Wie würdest du denn deinen Führungsstil beschreiben und wie beschreiben deine Mitarbeiter diesen?
Kathrin: Ich beschreibe meinen Führungsstil als kollaborativ und transparent – und ich denke, meine Mitarbeiter würden mir hier zustimmen. Mein Ziel ist es, jede Aufgabe gemeinsam als Team zu lösen, und ich gebe jedes Lob immer direkt an mein Team weiter.
Es ist mir aber auch wichtig, dass jeder das Feedback ernst nimmt und daraus lernt. Ich habe ein gemischtes Team: Darunter sind erfahrene Mitarbeiter, die schon deutlich länger in der Firma sind als ich, aber ich habe auch sehr junge Teammitglieder. Ich vertraue darauf, dass sie mit einem klaren Ziel und der angemessenen Unterstützung ihren eigenen Weg finden können, um ihre Herausforderungen zu lösen. Deshalb ist es mir wichtig, Ziele und Meilensteine klar zu kommunizieren und Blocker offen und zeitnah anzusprechen. In diesem Prozess können und werden Fehler als Teil des Weges auftreten, und ich bin fest davon überzeugt, dass sie ihnen bei ihrer Weiterentwicklung helfen. Für mich ist es jedoch wichtig, dass wir nicht zweimal denselben Fehler machen.
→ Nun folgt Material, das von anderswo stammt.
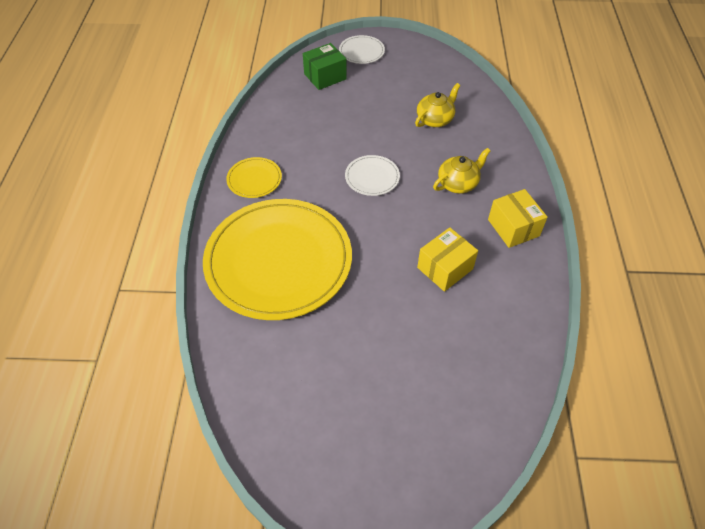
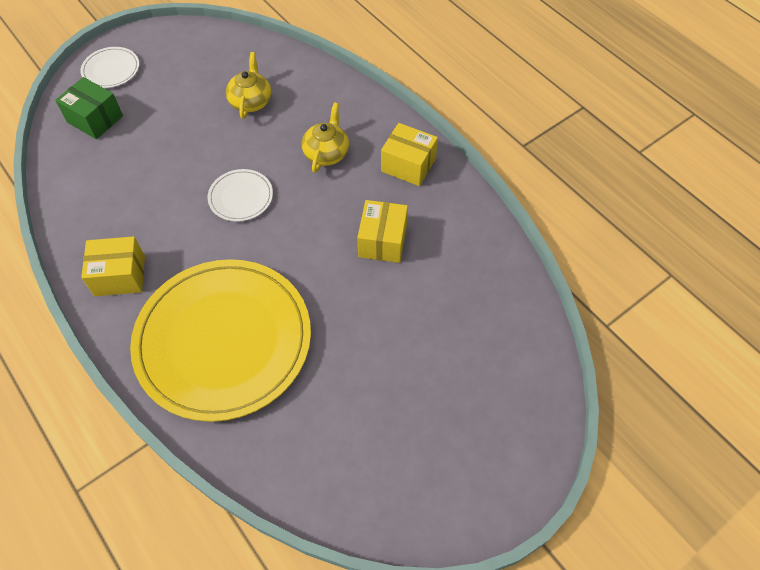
camera: 40 degrees left, 5 degrees up
(254, 179) = (120, 276): yellow plate -> yellow box
(325, 76) = (95, 119): green box -> green box turned 75 degrees counterclockwise

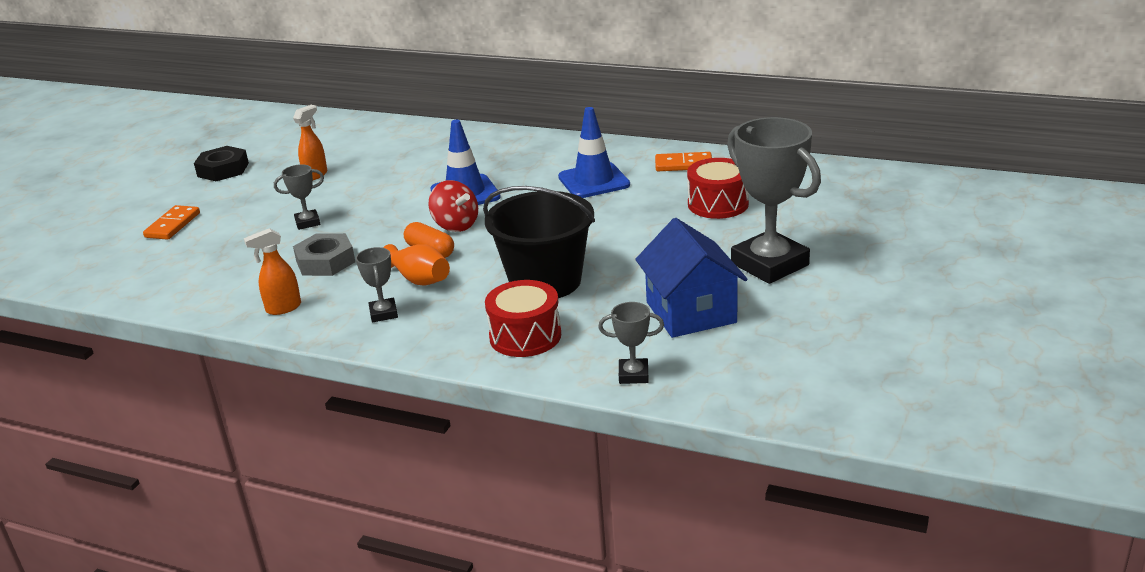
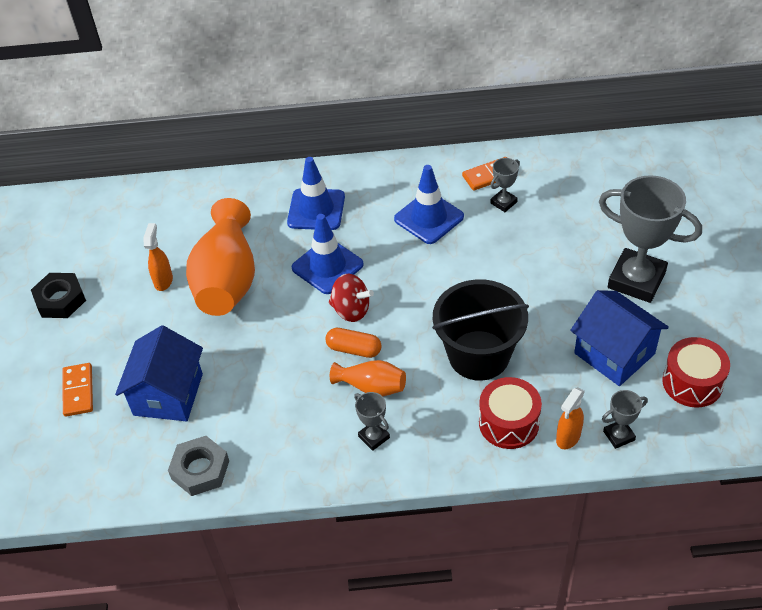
camera: 25 degrees left, 20 degrees up
(239, 243) = (168, 394): none -> blue house
(283, 308) = (280, 461): orange spray bottle -> orange spray bottle (568, 438)
(307, 222) = (211, 347): grey trophy -> grey trophy (503, 202)
(325, 261) = (270, 392): grey nut -> grey nut (200, 469)
(368, 184) = (227, 279): none -> orange vase
(494, 157) = (316, 209): none -> blue traffic cone
(718, 204) = (551, 219): red drum -> red drum (692, 382)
Julia, wie viel Einfluss hast du auf deine Teamkultur oder sogar auf die gesamte Unternehmenskultur, insbesondere in Zeiten von Covid-19?
Julia: Ich arbeite in der Kommunikation und bin Teil unseres globalen COVID-19-Lenkungsausschusses. In diesem Team haben wir die COVID-19-Maßnahmen analysiert und definiert, sie häufig an die sich ständig ändernden Vorschriften angepasst und im Unternehmen transparent kommuniziert.
Eine zentrale Herausforderung für uns war, dass Mitarbeiter auf der ganzen Welt von einem Tag auf den anderen nicht mehr vor Ort waren und wir sicherstellen mussten, dass wir den Kontakt und den Draht zu ihnen nicht verlieren. Unsere Mitarbeiter-App wurde plötzlich zum Hauptkanal für die interne Kommunikation. Wir haben eine direkte Kommunikation zwischen unserem CEO, dem Management Board Committee und dem gesamten Senior Leadership Team hergestellt, um die geltenden Richtlinien zu erläutern und eine Einschätzung der aktuellen Situation abzugeben. Diese Aktivitäten und insbesondere die zuverlässige Regelmäßigkeit der Updates wurden von den Mitarbeitern sehr geschätzt. Mit diesen Maßnahmen konnten wir den Mangel an Stabilität und die Unsicherheiten, die viele in dieser schwierigen Situation erlebten, durch Offenheit, Positivität und Vertrauen überwinden.
Ich glaube, dass wir mit diesem starken Fokus auf Kommunikation auch die Unternehmenskultur nachhaltig beeinflusst haben. Wir haben einen häufigen Austausch gefördert, beispielsweise durch tägliche Anrufe, bei denen das Wohlbefinden und die Gefühle der Kollegen im Vordergrund standen, dann erst die Arbeit. Dies brachte uns in den einzelnen Teams und im gesamten Unternehmen viel näher zusammen. Dadurch, dass wir offen Herausforderungen und Bedürfnisse angesprochen haben, haben Teamgeist und gegenseitige Unterstützung erheblich zugenommen. Zum Beispiel haben wir während des Lockdowns virtuelle Afterwork-Sitzungen gestartet, um unsere üblichen Mittagspausen oder Kaffeepausen zu ersetzen.